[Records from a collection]
────────────────────

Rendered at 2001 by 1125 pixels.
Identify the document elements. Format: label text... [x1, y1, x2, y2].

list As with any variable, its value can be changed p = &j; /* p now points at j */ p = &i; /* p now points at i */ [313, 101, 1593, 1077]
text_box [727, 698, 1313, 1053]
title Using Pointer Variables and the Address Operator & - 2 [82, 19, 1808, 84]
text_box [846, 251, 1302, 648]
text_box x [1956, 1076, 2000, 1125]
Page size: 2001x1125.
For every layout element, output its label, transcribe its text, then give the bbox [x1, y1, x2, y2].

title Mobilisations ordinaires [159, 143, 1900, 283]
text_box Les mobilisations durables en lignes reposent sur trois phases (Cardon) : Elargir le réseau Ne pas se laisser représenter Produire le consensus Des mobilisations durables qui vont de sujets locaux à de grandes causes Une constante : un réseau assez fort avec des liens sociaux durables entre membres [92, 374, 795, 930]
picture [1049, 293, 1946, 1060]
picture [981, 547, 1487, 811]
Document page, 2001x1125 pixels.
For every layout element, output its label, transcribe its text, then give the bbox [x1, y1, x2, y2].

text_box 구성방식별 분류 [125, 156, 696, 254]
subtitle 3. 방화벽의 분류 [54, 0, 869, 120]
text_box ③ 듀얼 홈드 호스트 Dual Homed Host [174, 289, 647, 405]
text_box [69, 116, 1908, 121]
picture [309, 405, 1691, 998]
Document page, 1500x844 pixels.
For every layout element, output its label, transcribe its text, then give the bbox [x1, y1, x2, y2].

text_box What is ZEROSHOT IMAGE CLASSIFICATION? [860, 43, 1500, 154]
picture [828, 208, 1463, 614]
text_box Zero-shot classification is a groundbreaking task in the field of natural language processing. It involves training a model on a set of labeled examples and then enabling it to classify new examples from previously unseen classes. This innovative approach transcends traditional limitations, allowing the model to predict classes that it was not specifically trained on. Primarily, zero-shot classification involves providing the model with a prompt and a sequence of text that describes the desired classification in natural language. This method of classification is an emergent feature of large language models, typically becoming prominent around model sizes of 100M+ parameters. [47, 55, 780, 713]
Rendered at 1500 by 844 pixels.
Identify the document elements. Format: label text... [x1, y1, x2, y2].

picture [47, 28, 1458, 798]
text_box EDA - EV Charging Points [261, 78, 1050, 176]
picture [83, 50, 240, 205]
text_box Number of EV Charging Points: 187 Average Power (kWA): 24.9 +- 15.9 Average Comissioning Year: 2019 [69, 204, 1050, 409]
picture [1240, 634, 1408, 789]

────────────────────

**What is required**
Could you return all lines from the data above that contain the string "pixels"?

**Your solution**
Rendered at 2001 by 1125 pixels.
Document page, 2001x1125 pixels.
Document page, 1500x844 pixels.
Rendered at 1500 by 844 pixels.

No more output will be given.